Krusia - jak działania na froncie tzn sytuacja z teściową?
- Dołączył: 2011-04-08
- Miasto: Kraina Szczęsliwości
- Liczba postów: 980
27 lipca 2011, 15:12
Bk - jak coś robie to nie mysle o głodzie bo wiadomo że organizm przyzwyczaił sie do dogadzania ale najgorzej jest wieczorem jak dla mnie bo ja wtedy mam wilczy apetyt, pasowałoby iśc spac o 20 to by jakos może to przetrzymał
- Dołączył: 2010-02-23
- Miasto: Swarzędz
- Liczba postów: 734
27 lipca 2011, 18:02
Xantypa, u mnie wieczorem jest to samo, cały czas bym dochodziła do lodówki i wymyślała co tu by przekąsić
. A dziś mąż kupił pakę orzeszków solonych, tortura dla mnie jak czułam zapach a sama miałam pusto w lodówce bo do sklepu nie miałam czasu pójść.
Z teściową ciche dni i zapewne do momentu aż ja się nie przełamie to tak zostanie.

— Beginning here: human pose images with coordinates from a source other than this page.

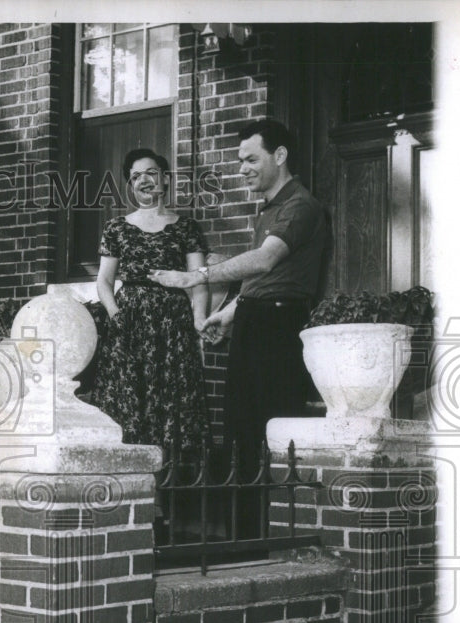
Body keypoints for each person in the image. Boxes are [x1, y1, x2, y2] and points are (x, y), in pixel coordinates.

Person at [147, 120, 326, 537]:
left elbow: (264, 262)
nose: (242, 168)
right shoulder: (269, 209)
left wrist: (196, 277)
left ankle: (267, 536)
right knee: (242, 430)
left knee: (268, 429)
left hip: (280, 327)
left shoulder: (299, 205)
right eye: (239, 160)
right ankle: (245, 537)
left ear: (279, 156)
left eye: (251, 159)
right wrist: (227, 315)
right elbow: (264, 278)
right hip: (256, 318)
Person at [93, 148, 211, 453]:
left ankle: (173, 481)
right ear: (130, 186)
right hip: (129, 320)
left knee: (173, 394)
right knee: (132, 393)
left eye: (150, 173)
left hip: (173, 323)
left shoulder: (186, 228)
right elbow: (104, 281)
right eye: (135, 177)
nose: (143, 180)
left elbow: (199, 280)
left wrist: (200, 320)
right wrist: (115, 313)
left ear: (166, 179)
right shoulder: (116, 228)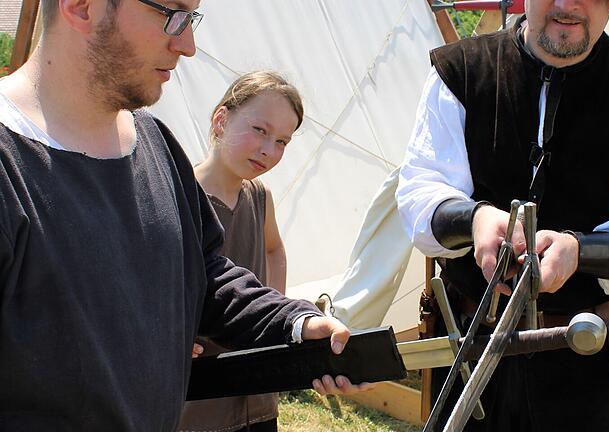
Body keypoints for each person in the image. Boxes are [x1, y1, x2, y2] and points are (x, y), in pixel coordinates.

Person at [0, 1, 368, 430]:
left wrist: (294, 322)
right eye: (171, 13)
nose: (188, 45)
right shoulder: (9, 165)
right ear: (82, 7)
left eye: (191, 17)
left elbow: (204, 274)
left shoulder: (154, 142)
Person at [395, 0, 609, 430]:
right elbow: (422, 191)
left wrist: (576, 251)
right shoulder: (459, 71)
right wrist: (475, 221)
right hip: (470, 346)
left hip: (585, 358)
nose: (568, 5)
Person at [177, 71, 302, 431]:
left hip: (256, 390)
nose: (269, 149)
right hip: (198, 395)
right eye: (260, 130)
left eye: (282, 141)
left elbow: (275, 249)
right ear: (221, 120)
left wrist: (274, 314)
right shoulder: (179, 195)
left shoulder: (259, 197)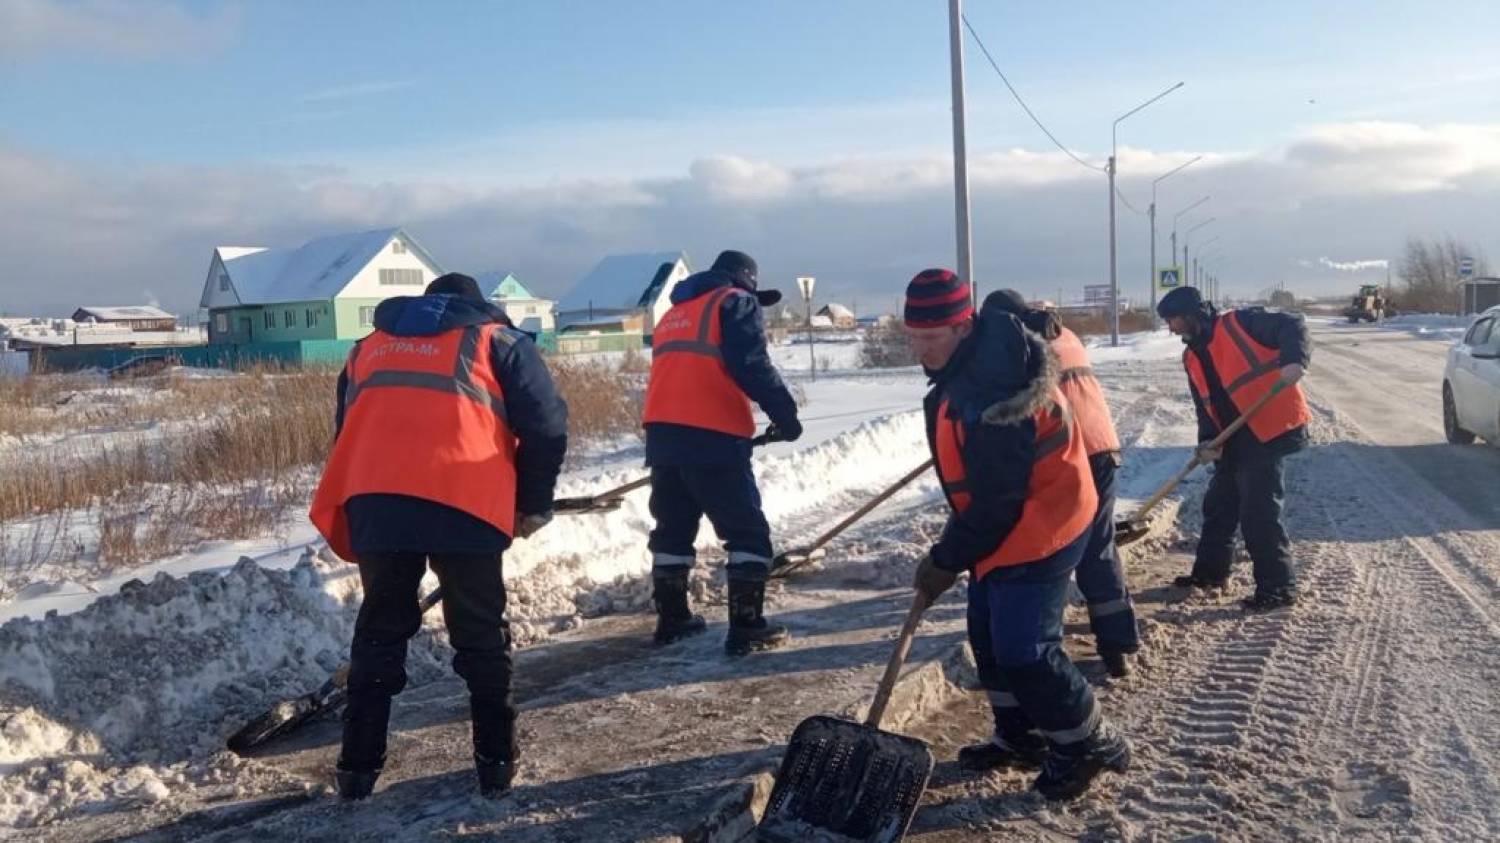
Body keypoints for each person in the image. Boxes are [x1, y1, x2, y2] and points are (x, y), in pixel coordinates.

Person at [309, 272, 568, 801]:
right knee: (479, 634)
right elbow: (545, 425)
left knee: (380, 632)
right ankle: (496, 763)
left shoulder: (368, 348)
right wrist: (533, 503)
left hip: (377, 502)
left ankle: (357, 771)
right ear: (476, 306)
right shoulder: (498, 341)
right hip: (463, 501)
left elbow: (348, 427)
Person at [906, 274, 1130, 801]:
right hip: (1006, 521)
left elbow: (998, 501)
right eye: (913, 335)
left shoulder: (996, 387)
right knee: (987, 639)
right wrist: (958, 544)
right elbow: (986, 492)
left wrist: (946, 559)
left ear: (964, 327)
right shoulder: (972, 364)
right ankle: (1022, 735)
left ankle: (1087, 742)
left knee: (1025, 649)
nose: (921, 348)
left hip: (1045, 520)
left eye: (932, 336)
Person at [641, 250, 802, 656]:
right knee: (746, 532)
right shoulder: (734, 301)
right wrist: (785, 415)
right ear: (744, 281)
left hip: (663, 434)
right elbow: (751, 363)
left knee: (672, 531)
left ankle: (673, 619)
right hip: (712, 435)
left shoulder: (675, 312)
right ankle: (747, 628)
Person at [987, 290, 1140, 677]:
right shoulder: (1062, 332)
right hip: (1101, 446)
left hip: (1067, 453)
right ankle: (1117, 646)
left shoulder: (1017, 346)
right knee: (1099, 548)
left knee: (1046, 553)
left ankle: (1040, 652)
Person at [1155, 285, 1310, 611]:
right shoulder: (1191, 355)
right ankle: (1210, 575)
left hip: (1266, 428)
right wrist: (1207, 441)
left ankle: (1279, 588)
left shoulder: (1240, 323)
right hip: (1231, 436)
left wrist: (1295, 360)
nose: (1170, 328)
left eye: (1172, 320)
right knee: (1219, 507)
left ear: (1189, 315)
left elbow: (1292, 324)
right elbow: (1204, 403)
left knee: (1259, 513)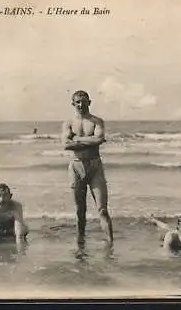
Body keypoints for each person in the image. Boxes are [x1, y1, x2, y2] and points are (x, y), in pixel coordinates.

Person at [61, 90, 113, 249]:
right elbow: (66, 145)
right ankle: (80, 245)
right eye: (77, 102)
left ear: (89, 102)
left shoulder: (97, 121)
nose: (81, 104)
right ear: (73, 103)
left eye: (84, 101)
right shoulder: (68, 123)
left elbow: (99, 139)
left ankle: (111, 245)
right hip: (76, 166)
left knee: (102, 209)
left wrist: (77, 139)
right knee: (79, 211)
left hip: (95, 166)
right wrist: (90, 141)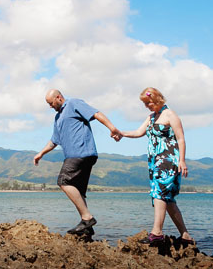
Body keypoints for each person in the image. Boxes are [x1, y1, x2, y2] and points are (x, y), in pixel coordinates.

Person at [33, 89, 122, 235]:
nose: (50, 106)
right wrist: (41, 153)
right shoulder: (58, 118)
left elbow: (96, 113)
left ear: (58, 97)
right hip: (78, 156)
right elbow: (54, 140)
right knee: (78, 191)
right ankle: (87, 228)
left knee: (63, 181)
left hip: (81, 153)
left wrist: (112, 128)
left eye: (51, 103)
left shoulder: (73, 103)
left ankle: (87, 218)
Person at [118, 87, 195, 245]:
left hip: (168, 161)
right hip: (155, 162)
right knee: (169, 200)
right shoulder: (152, 117)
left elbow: (181, 139)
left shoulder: (170, 115)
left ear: (158, 99)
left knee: (159, 194)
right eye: (145, 104)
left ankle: (157, 233)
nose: (147, 106)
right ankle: (185, 236)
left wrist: (182, 160)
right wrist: (120, 133)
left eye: (149, 103)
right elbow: (139, 132)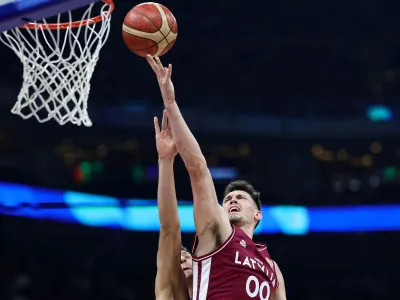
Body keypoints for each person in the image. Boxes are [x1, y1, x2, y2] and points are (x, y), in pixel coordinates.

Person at [147, 55, 286, 300]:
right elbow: (198, 170)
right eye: (228, 197)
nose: (232, 199)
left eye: (241, 197)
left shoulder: (272, 268)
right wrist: (171, 102)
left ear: (257, 214)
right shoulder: (219, 231)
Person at [153, 110, 193, 300]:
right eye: (180, 259)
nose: (183, 259)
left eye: (187, 258)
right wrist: (166, 161)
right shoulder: (168, 291)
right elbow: (169, 228)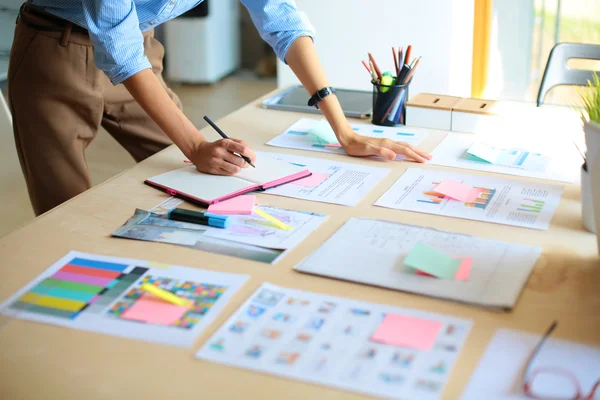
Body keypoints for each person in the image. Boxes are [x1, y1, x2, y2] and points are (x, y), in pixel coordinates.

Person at [8, 0, 431, 216]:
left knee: (202, 181)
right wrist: (194, 144)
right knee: (64, 209)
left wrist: (344, 129)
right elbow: (118, 52)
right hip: (55, 51)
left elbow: (281, 20)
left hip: (140, 48)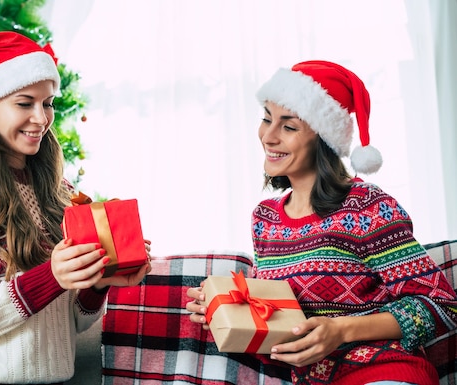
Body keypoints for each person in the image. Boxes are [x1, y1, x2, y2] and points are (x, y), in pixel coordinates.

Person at [186, 60, 457, 385]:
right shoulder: (265, 218)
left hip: (383, 370)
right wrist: (225, 312)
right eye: (266, 119)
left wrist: (340, 330)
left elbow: (440, 306)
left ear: (324, 140)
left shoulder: (366, 206)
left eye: (288, 126)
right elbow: (282, 319)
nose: (268, 137)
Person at [0, 31, 151, 385]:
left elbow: (68, 322)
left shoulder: (58, 191)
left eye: (48, 103)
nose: (41, 119)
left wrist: (97, 282)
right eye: (25, 103)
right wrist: (50, 277)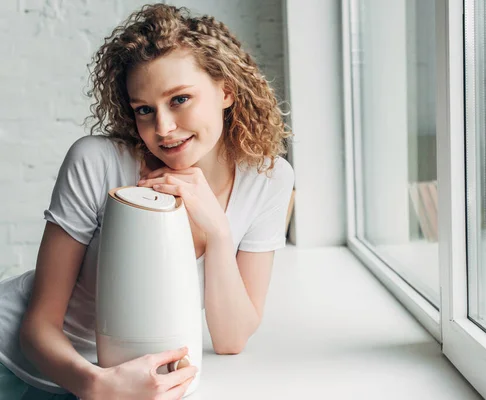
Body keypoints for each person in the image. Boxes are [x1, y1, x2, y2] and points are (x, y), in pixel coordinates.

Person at [0, 4, 294, 399]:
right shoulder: (98, 162)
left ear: (226, 90)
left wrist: (218, 232)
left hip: (131, 385)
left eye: (179, 99)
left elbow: (231, 338)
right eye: (144, 109)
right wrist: (97, 386)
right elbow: (37, 328)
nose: (163, 128)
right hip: (23, 366)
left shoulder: (269, 180)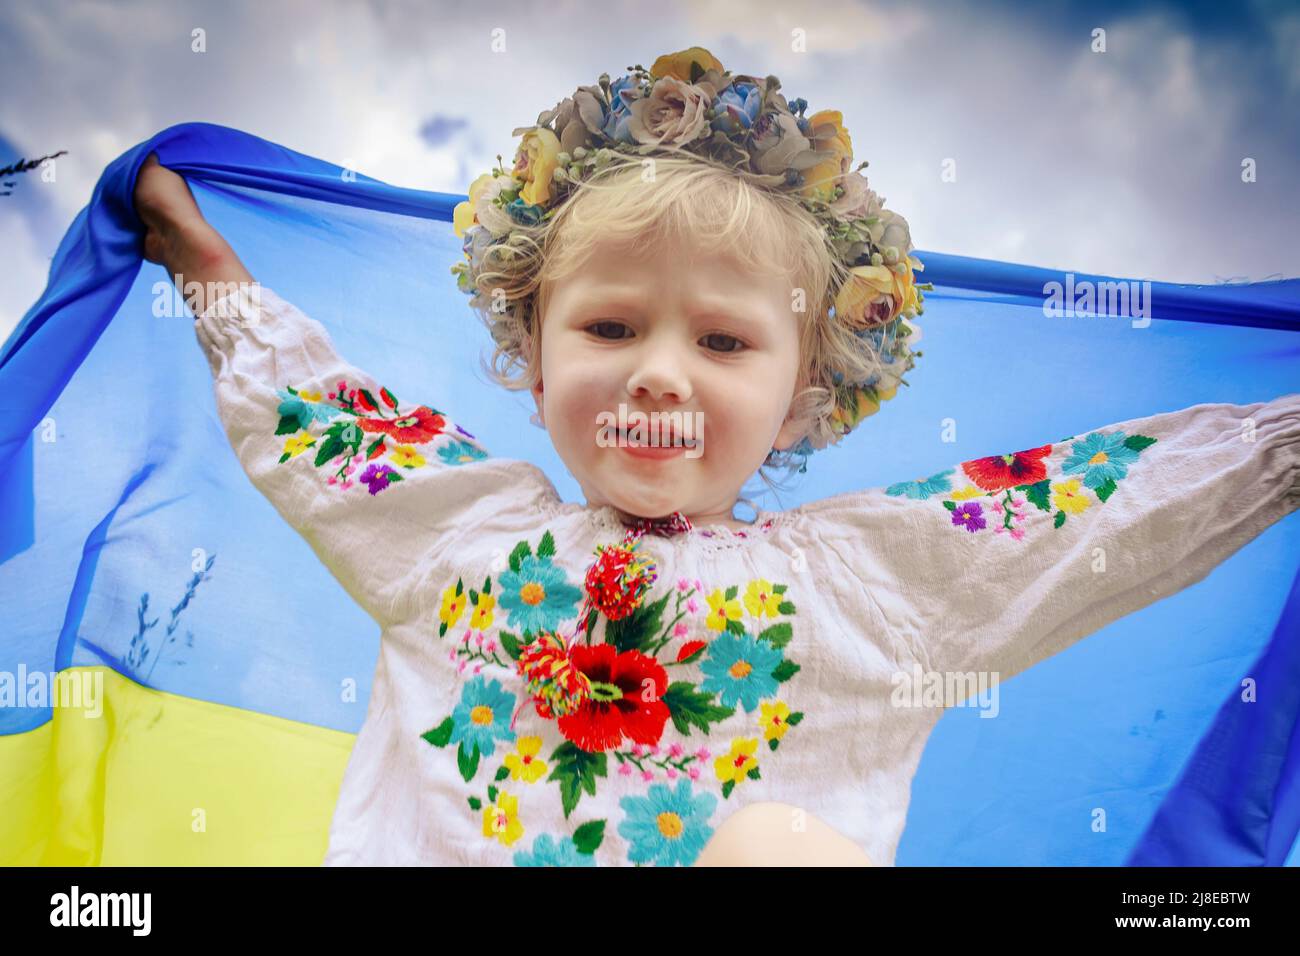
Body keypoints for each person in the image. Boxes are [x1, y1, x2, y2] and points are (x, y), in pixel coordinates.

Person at [131, 47, 1299, 867]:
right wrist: (200, 261)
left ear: (802, 398)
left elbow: (1098, 505)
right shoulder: (454, 531)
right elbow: (310, 411)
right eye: (608, 326)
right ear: (531, 366)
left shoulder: (865, 587)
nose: (660, 371)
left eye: (725, 341)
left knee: (773, 849)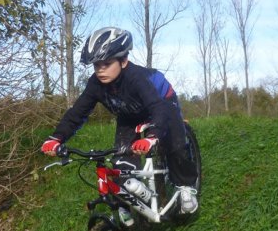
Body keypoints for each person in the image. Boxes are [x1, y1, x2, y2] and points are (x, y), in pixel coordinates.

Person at [41, 27, 198, 216]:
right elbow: (77, 113)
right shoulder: (95, 84)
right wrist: (57, 138)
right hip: (130, 113)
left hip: (161, 102)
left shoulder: (137, 78)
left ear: (123, 61)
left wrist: (152, 136)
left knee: (175, 144)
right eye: (96, 65)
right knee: (122, 163)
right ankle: (131, 205)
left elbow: (157, 107)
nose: (100, 70)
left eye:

Teraz w sobotę wyprawia urodziny, w dużej części organizowane przeze mnie, teraz wszystko spadło na szwagierkę, myślę, że w piątek pojadę i jej pomogę, ale nie wiem czy teraz głupia teściowa sobie tego życzy. Mój mąż nie chce iść wcale, choć ja uważam, że wypada, choć boję się chorej atmosfery, zobaczymy jak to będzie, ja najchętniej też bym nie szła, ale mimo wszystko wypada... zresztą sama nie wiem, co myślicie??
- Dołączył: 2011-05-30
- Miasto: Lubin
- Liczba postów: 472
27 lipca 2011, 19:40
kup mu czopki glicerynowe ja odad pamiętam to na tym jade, możesz też włożyć mu kawałeczek mydła tylko trzeba go najpierw nakremować.ale mały kawalek.
- Dołączył: 2010-02-23
- Miasto: Swarzędz
- Liczba postów: 734
27 lipca 2011, 21:19
Podawaj mu herbatkę z kopru włoskiego, ale tę w saszetkach, ogranicz chwilowo marchwekę w ostateczności czopki o których wspomina Bk, mój młody nigdy zaparć nie miał, ale wiem co skutkuje na mnie
. Jak by ci chciał wypić to wieczorem możesz zalać suszone śliwki wrzątkiem, rano powstały "kompocik" spróbować mu przemycić do wypicia, a śliwki zmiel i wymieszaj z kaszką.